I remember it clearly, and with detail. During that morning, there was what was, without any doubt, most kids’ favorite event of the week, ‘Show and Tell.’ At the same time, I may not have been the most popular kid in the class. Bringing my G.I. Joe with Kung Fu grip and authentic (Fuzzy) hair was both a hit and the envy of some male classmates.
As the half-day came to an end, I found myself waiting in the nose bleed seats of the school auditorium. Suddenly, the Cruz brothers, Carlos and Eddi, intended to take my G.I. Joe and give my ass a proper beating. Their plan to attack from both sides was a good strategy. However, they surely underestimated my intent to hold on to my prized possession. Despite their two-prong attacks of kicking and punching, I stood my ground and did enough damage to hold on to said action figure.
When I got home, my Father noticed the scratches and red eyes and asked what had happened. I remember telling my Dad about the incident and commenting they used karate on me. (At the time, I considered any form of kicking to be karate or kung fu.) He told me to never back down to bullies and began to teach me how to fight.
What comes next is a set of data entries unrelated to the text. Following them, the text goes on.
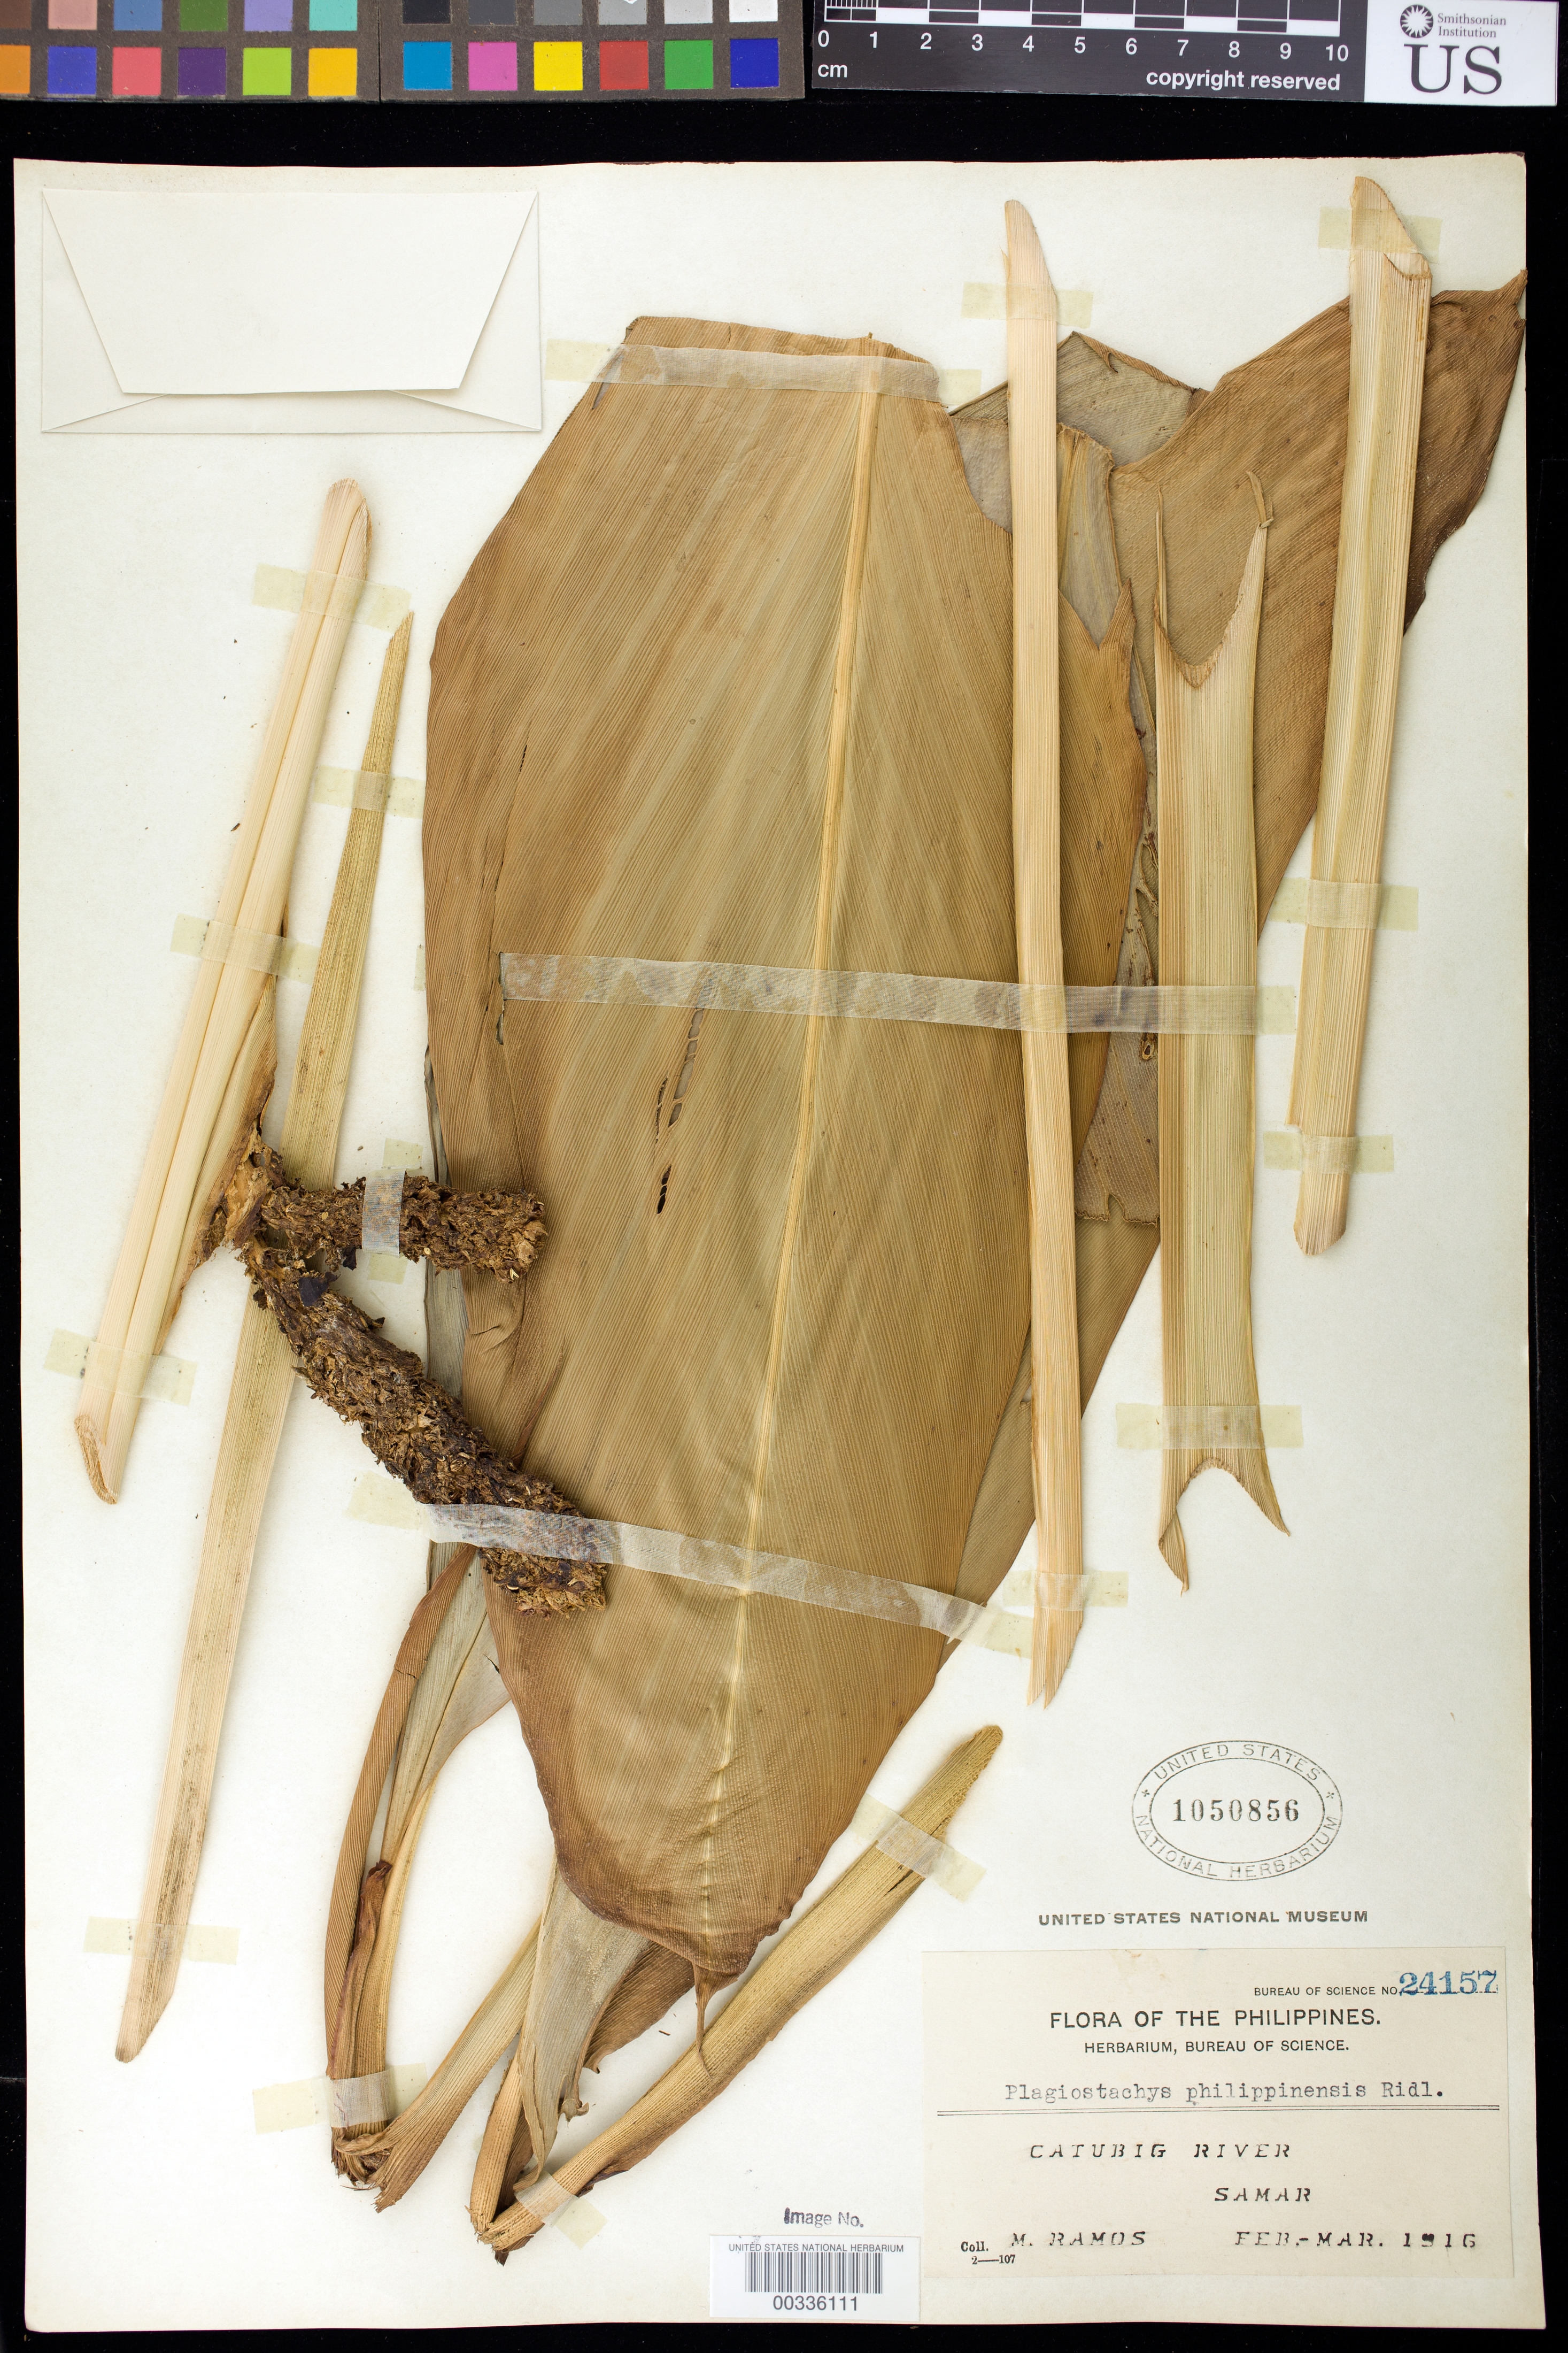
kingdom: Plantae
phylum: Tracheophyta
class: Liliopsida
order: Zingiberales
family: Zingiberaceae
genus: Plagiostachys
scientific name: Plagiostachys philippinensis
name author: Ridl. in Elmer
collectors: M. Ramos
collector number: Bur. Sci. 24157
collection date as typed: Feb 1916 to -- Mar 1916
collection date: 1916-02/1916-03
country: Philippines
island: Samar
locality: Catubig river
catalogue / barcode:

A day later, I found myself in the garage with my Dad learning the ropes to not only fight back but win and even disable my opponent.
A year later, I was in the first grade, despite how handsome and charming I might have been. There were even more cruel kids looking to target and bully me. And just as I was learning how to defend myself properly, my Father was slowly but surely gravitating towards loansharking and numbers to make a living.
By the early school year of the second grade, my parents headed for a messy divorce, and I was processing my anger and newfound anxiety. A lesson, for better or worse, was taught that would set me on a course.
My Father got down on his knees and asked me, “Do you want to win a fight?’ I nodded, “yes.” “Do you want to win a fight quickly and be sure he never comes back at you?” I agreed again. Nodding, “Yes.” That’s when he took my hand gently yet firmly and taught me a lesson I’d never forget.
The first thing he taught me was pressure points and how to throw a punch properly. “Hit somebody directly in the chest, and they can’t breathe. If someone can’t breathe, they can’t fight.” Punch someone in their throat, and they can’t breathe.” “They can’t breathe. They can’t fight.” “There are two ways to punch someone effectively in the nose.”
“While an uppercut can cause a nosebleed, but if you come down on the nose hard enough, you can break the bone. Either will take your opponent out of the game. That was gouging one’s eye out with my finger—a tactic best saved for mortal combat or some soldier of fortune adventure in Uganda. Now luckily, the last and most gruesome lessons I learned, that day would never be called on, let alone thought.
Now, bear with me. I’ve gone over the inappropriate nature of a father or any parental guardian teaching their six or seven-year-old son how to disable their opponent both physically and mentally. For me, and perhaps in my Father’s eyes, learning pressure points was like learning how to play chess. The streets and schoolyards were often battlegrounds, and bullies came in all shapes and sizes. One day I might be fighting for more than an action figure or my lunch money.
In the week, months, and years that followed, I stood my ground in countless altercations in the schoolyards and on the streets. The lessons my Father taught helped me navigate and win fights with people older and bigger than me. I quickly learned that school administrators and police officers rarely judged who started the fight—often seeing the more damaged or bloodied person as the victim. Looking back, I take great pride in the fact that I was never a bully. In contrast, I was quick to throw a punch. Yet, I never once started a fight. Often leaving one teary-eyed, asking why they made me hurt them. Except for one that sent my friend to the hospital, and the exception of my first school. I never fought a classmate.